• [Problem to solve]: Once the line containing "دیدگاه خود را ثبت کنید" is found in the entries below, reproduce it and every line after it, stopping at and including the line containing "دیدگاهی می‌نویسم."; reproduce nothing else, and keep each line exact.

• [Extracted material]:

....

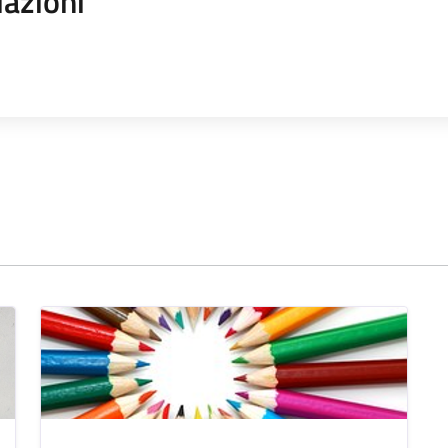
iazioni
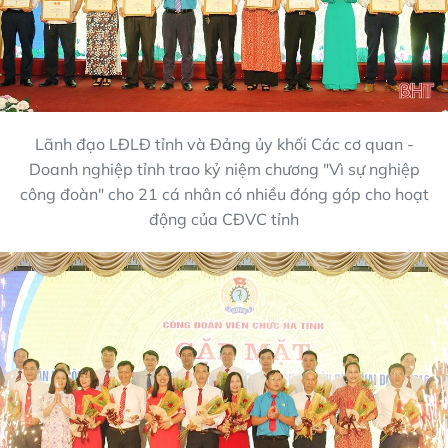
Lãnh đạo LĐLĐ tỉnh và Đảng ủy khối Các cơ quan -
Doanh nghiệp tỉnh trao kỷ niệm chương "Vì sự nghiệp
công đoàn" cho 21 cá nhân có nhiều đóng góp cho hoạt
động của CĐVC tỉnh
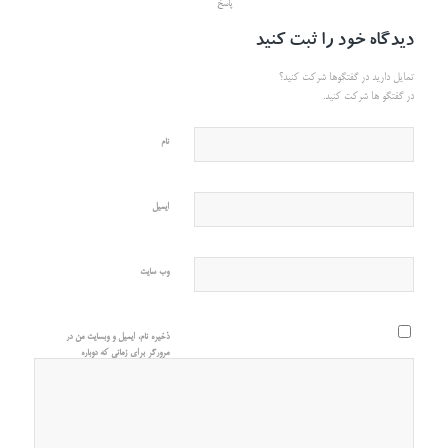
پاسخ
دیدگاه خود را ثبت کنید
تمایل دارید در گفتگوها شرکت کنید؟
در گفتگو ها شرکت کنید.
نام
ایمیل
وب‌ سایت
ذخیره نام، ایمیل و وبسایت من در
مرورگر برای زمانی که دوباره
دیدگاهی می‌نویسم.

....

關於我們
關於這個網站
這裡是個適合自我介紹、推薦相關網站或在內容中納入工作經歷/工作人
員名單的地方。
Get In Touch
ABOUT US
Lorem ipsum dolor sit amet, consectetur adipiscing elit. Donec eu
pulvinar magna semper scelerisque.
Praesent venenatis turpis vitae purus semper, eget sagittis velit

....

• [Result for this exercise]:
دیدگاه خود را ثبت کنید
تمایل دارید در گفتگوها شرکت کنید؟
در گفتگو ها شرکت کنید.
نام
ایمیل
وب‌ سایت
ذخیره نام، ایمیل و وبسایت من در
مرورگر برای زمانی که دوباره
دیدگاهی می‌نویسم.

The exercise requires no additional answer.